Security & privacy cautions
- Secrets never go in steering files, skills, or chat. Steering is committed to your repo; chat may leave your machine. Use
${ENV_VAR}expansion inmcp.jsoninstead of literal keys. autoApproveis a loaded setting."*"on an MCP server means the agent uses all its tools without asking. Reserve it for read-only servers you trust completely.- Vet third-party powers and MCP servers before installing. They configure what your agent can do and how it thinks. Skim the POWER.md and server source the way you’d skim a shell script before piping it to bash.
- Know where your code goes. Kiro Web runs agents in the cloud against your repositories; check your organization’s policy first. (For regulated workloads: Kiro’s IDE and CLI became HIPAA-eligible in May 2026, and the docs’ privacy-and-security pages are the authority here.)
- Restrict agents that touch production-adjacent things. A migrations agent with no destructive tools can’t have the worst day of your career on your behalf.
Over-automation risks
- Noisy hooks get disabled, silently. A full test suite on every save trains the team to turn hooks off, and then the useful automation dies too. Narrow triggers, light actions.
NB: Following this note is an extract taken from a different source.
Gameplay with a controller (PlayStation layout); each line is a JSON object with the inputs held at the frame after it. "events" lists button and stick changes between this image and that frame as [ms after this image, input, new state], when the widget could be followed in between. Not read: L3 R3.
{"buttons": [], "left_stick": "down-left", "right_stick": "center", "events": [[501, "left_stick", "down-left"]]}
- Self-triggering loops. A hook that writes into the folder it watches is a perpetual-motion machine that spends credits instead of producing energy.
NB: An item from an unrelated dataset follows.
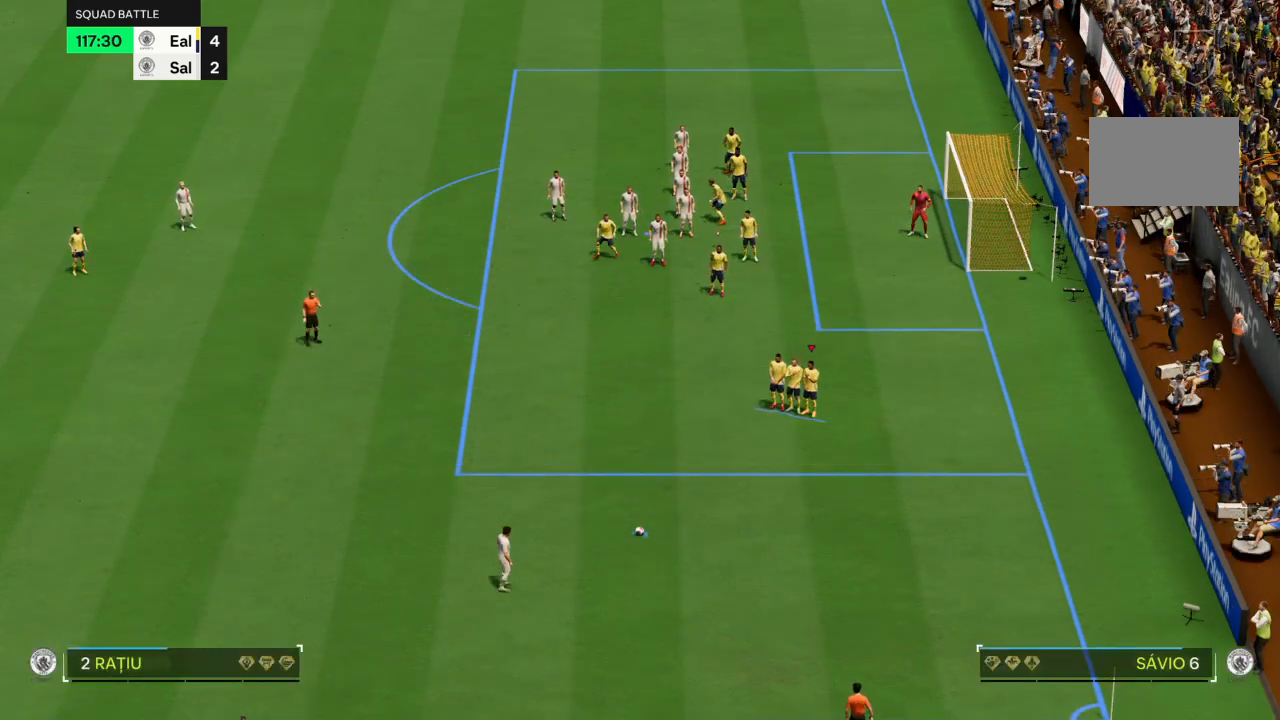
{"buttons": [], "left_stick": "down-left", "right_stick": "center", "events": [[67, "left_stick", "left"], [334, "left_stick", "down-left"]]}
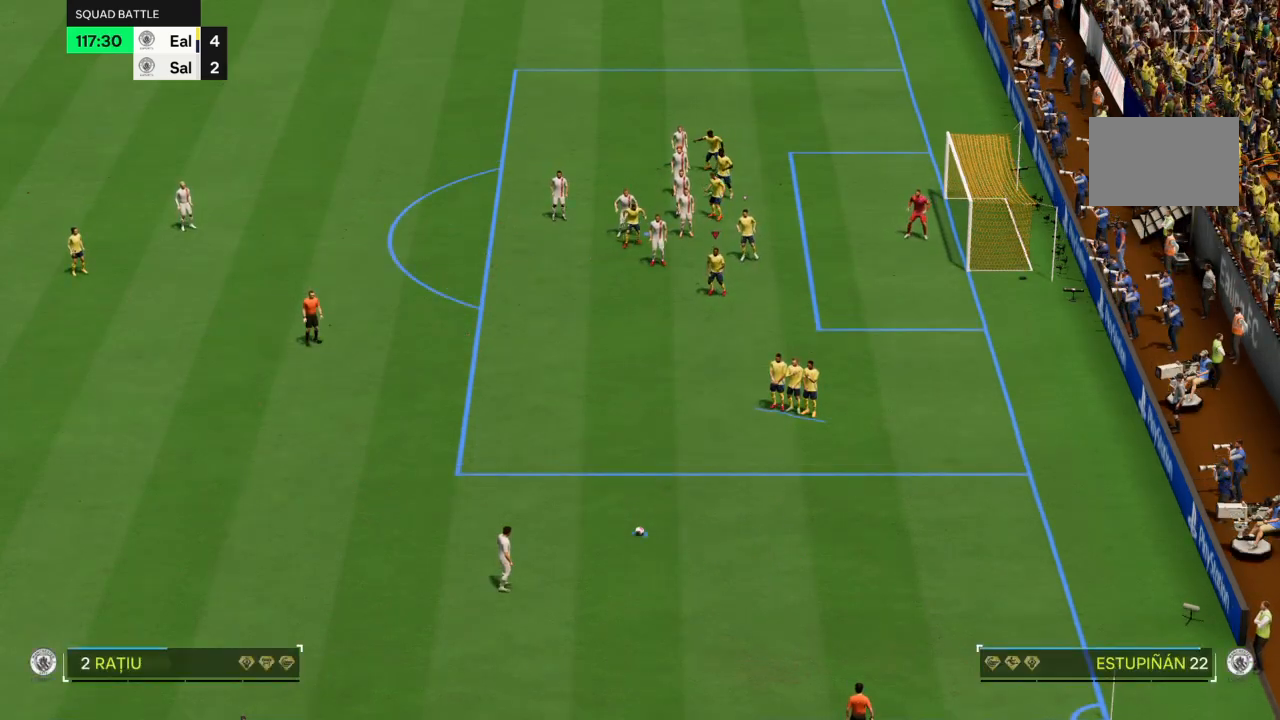
{"buttons": ["L2"], "left_stick": "down-left", "right_stick": "center", "events": [[401, "L2", "down"]]}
- Unwatched headless jobs. CI automation with API keys works, consumes credits, and makes changes while nobody’s looking. Start headless jobs read-only (report, don’t fix) until trust is earned.
- Automation rot. Steering, skills, and hooks describe your project as it was. Schedule a periodic review, because wrong steering is worse than no steering: the agent obeys it confidently.
- The dependency trap. If a junior teammate can’t explain code the team shipped, your process has failed, not the tool. Keep humans able to pass the “explain it at the whiteboard” test for everything that ships.
☰ Chapter summary
- Vague prompts produce confident, wrong output. Precision in, quality out.
- Never accept diffs unread; in early days, stay in Supervised mode.
- Trust generated code least exactly where bugs cost most: security, money, concurrency, data deletion.
- Commit before agent sessions and keep agent work on branches. Git is your real undo button.
- Keep secrets out of steering and chat; treat autoApprove and third-party powers like production access.
- Automate gradually: a noisy hook or an unwatched headless job is worse than no automation.